## WHAT THE TASK ASKS
Format every line of the listing below as a numbered list, skipping blank lines and leaving out the pictures.

Content starts

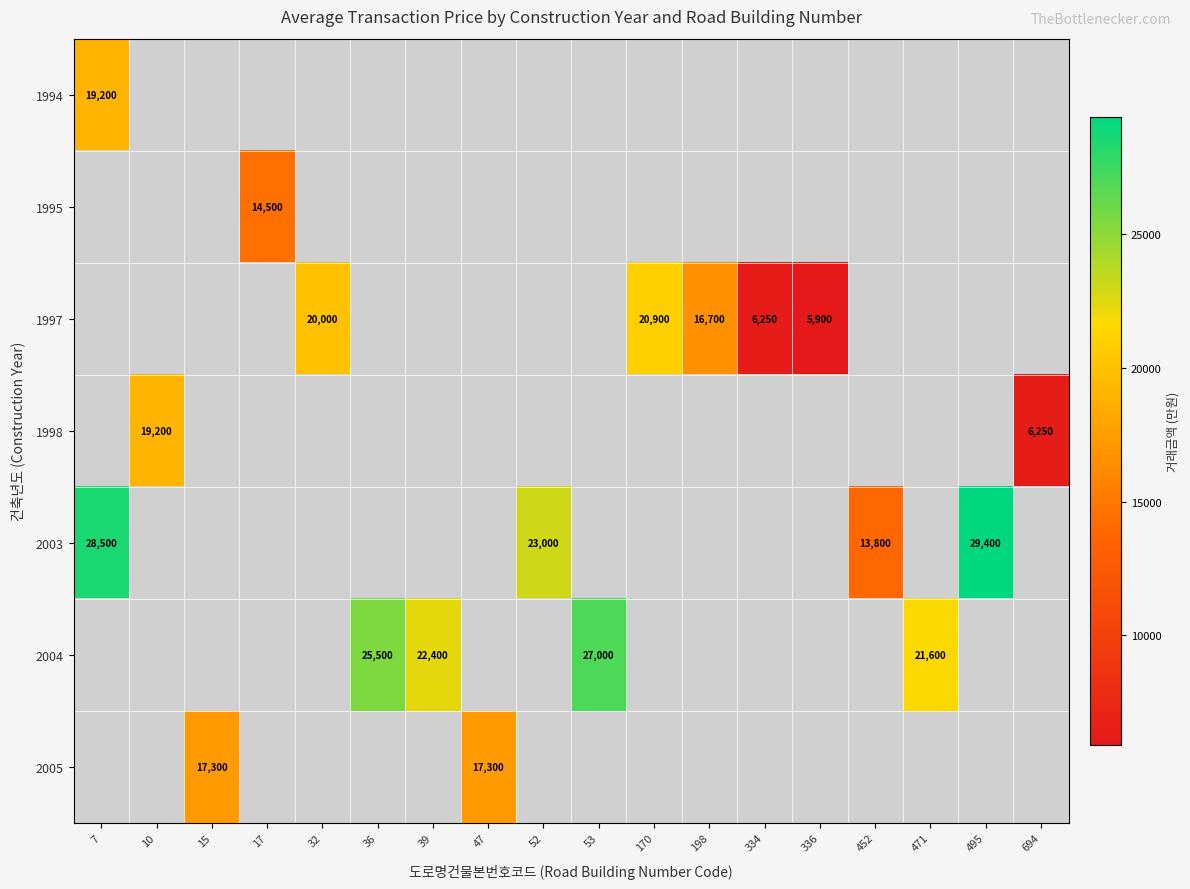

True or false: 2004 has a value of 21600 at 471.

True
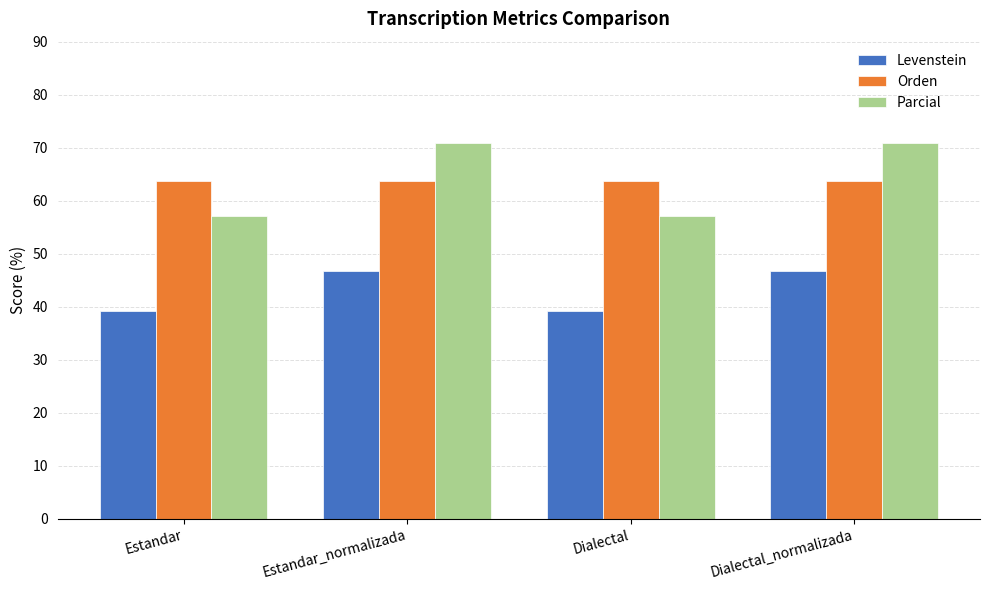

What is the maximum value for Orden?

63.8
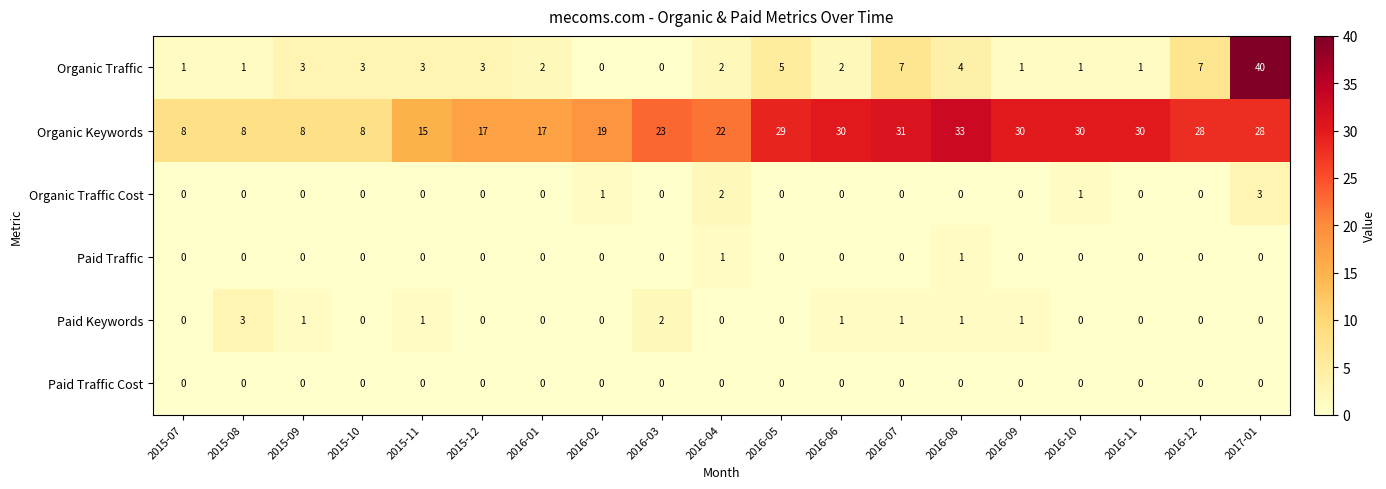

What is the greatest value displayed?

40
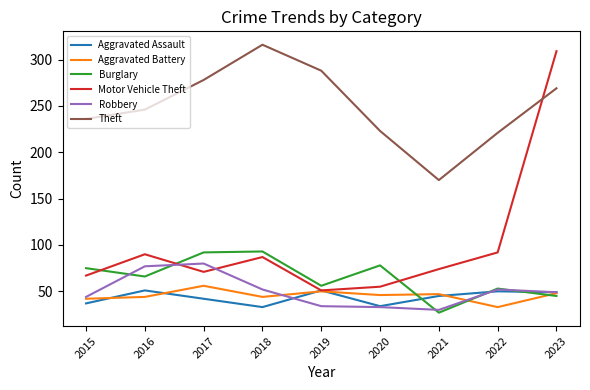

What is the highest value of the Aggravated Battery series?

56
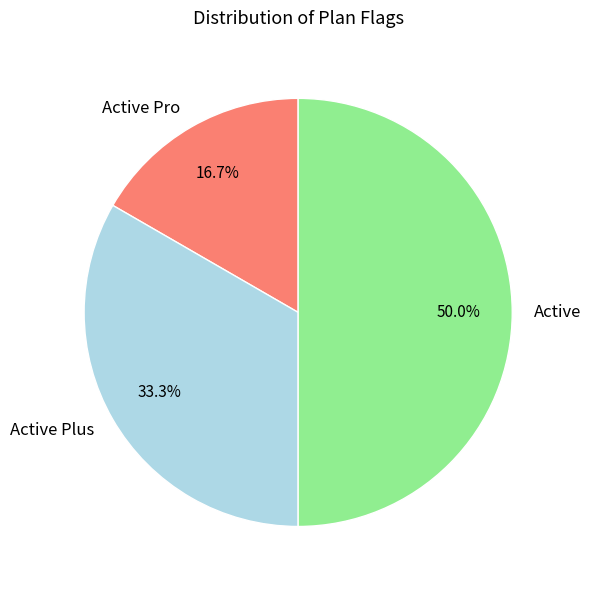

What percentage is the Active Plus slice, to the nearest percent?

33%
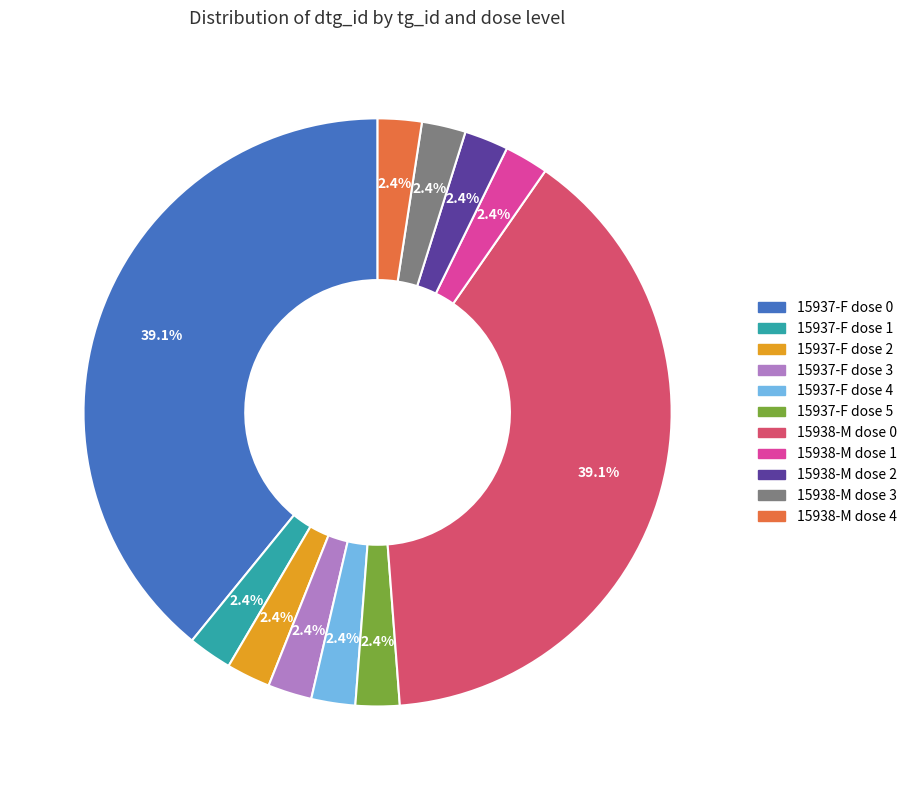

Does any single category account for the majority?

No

Content ends

## RESPONSE FOR THIS EXERCISE
1. True or false: 2004 has a value of 21600 at 471.
2. True
3. What is the maximum value for Orden?
4. 63.8
5. What is the greatest value displayed?
6. 40
7. What is the highest value of the Aggravated Battery series?
8. 56
9. What percentage is the Active Plus slice, to the nearest percent?
10. 33%
11. Does any single category account for the majority?
12. No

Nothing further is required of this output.